Every last one of us is called to be a saint
By Roxane B. Salonen, The Forum
“You’re meant to be holy. We’re all called to be saints.”
Around that same time our parish watched the film, “The Song of Bernadette,” starring Jennifer Jones. For a few days afterward I tried hard to be holy like Bernadette, but after a few fights with my sister, realized the futility.
But the refrain continued to resound through the years, often in sermons at church. It was as if an angel were tapping me on the shoulder, “Hey, Roxane, about that saint thing, it still applies.”
“Yeah right,” said the voice from deep within me. That saint stuff was for other, better people.
But in time, I began reading the stories of these exemplary people who have been documented as having lived virtuously and been responsible for prompting post-death miracles.
A pattern began to emerge. Not only were these saints holy but they’d also been sinners.
In fact, some of the greatest saints led particularly raucous lives prior to turning onto a path of holiness.
A lively example comes in St. Augustine, who lived in the fourth century. For the first half of his life, he shirked his good upbringing and made poor choices, like stealing even when he had what he needed. In time, his sins increased, and lust became a resounding theme, he would later confess.
As I discovered these saints, the “I could never be good enough” theory faded, and I began to adjust to the idea that perhaps sainthood can be achieved by the ordinary among us.
I recently had the pleasure of hearing a Dominican religious sister, Sister Gabriella Yi, talk on, “Understanding Our Universal Call to Holiness.” A native of Seoul, Korea, who grew up in Philadelphia, Yi was the latest to remind me we should all be saint-wannabes.
Yi approached the topic from that of vocation.

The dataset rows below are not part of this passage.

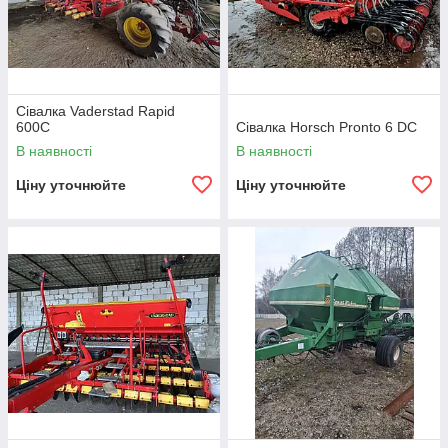
Сівалка Vaderstad Rapid
600C
Сівалка Horsch Pronto 6 DC
В наявності
В наявності
Ціну уточнюйте
Ціну уточнюйте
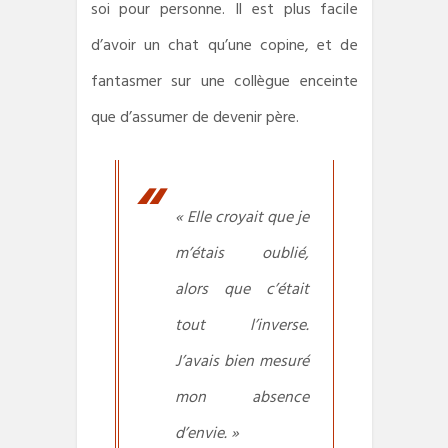
soi pour personne. Il est plus facile
d’avoir un chat qu’une copine, et de
fantasmer sur une collègue enceinte
que d’assumer de devenir père.
« Elle croyait que je
m’étais oublié,
alors que c’était
tout l’inverse.
J’avais bien mesuré
mon absence
d’envie. »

Unlike an avocation, or career, which is temporary and “something you do,” she said, a vocation implies a permanent relationship, “something you are.”
Each of us has a vocation prompted by God, she reminded.
“God created us because his love overflowed,” Yi said, adding that love and its companion, joy, beg to be shared. “The more they are shared, the more they expand.”
And holiness, she said, is really nothing more than “the perfection of love,” or charity. “All of us have a general vocation of holiness to seek this perfection.”
Yi concluded that at our deepest level, we are all sons and daughters of God before anything else.
So why don’t we all become saints? What stops us? “Because we won’t let God love us,” she said. “We think we need to be perfect first.”
That, of course, is where I went wrong all those years ago. Rather than seeing myself as a saint-in-the-making and as worthy of achieving holiness as St. Augustine, I deemed myself too flawed to be saint material.
But I’m coming around, and in recent years I’ve found myself wanting to leave a mark of holiness in this world.
So I’m trusting now that despite my sins and imperfections, God is watching, waiting, hoping that I – and you too – will seek sainthood and a life with him forever, starting right here, right now.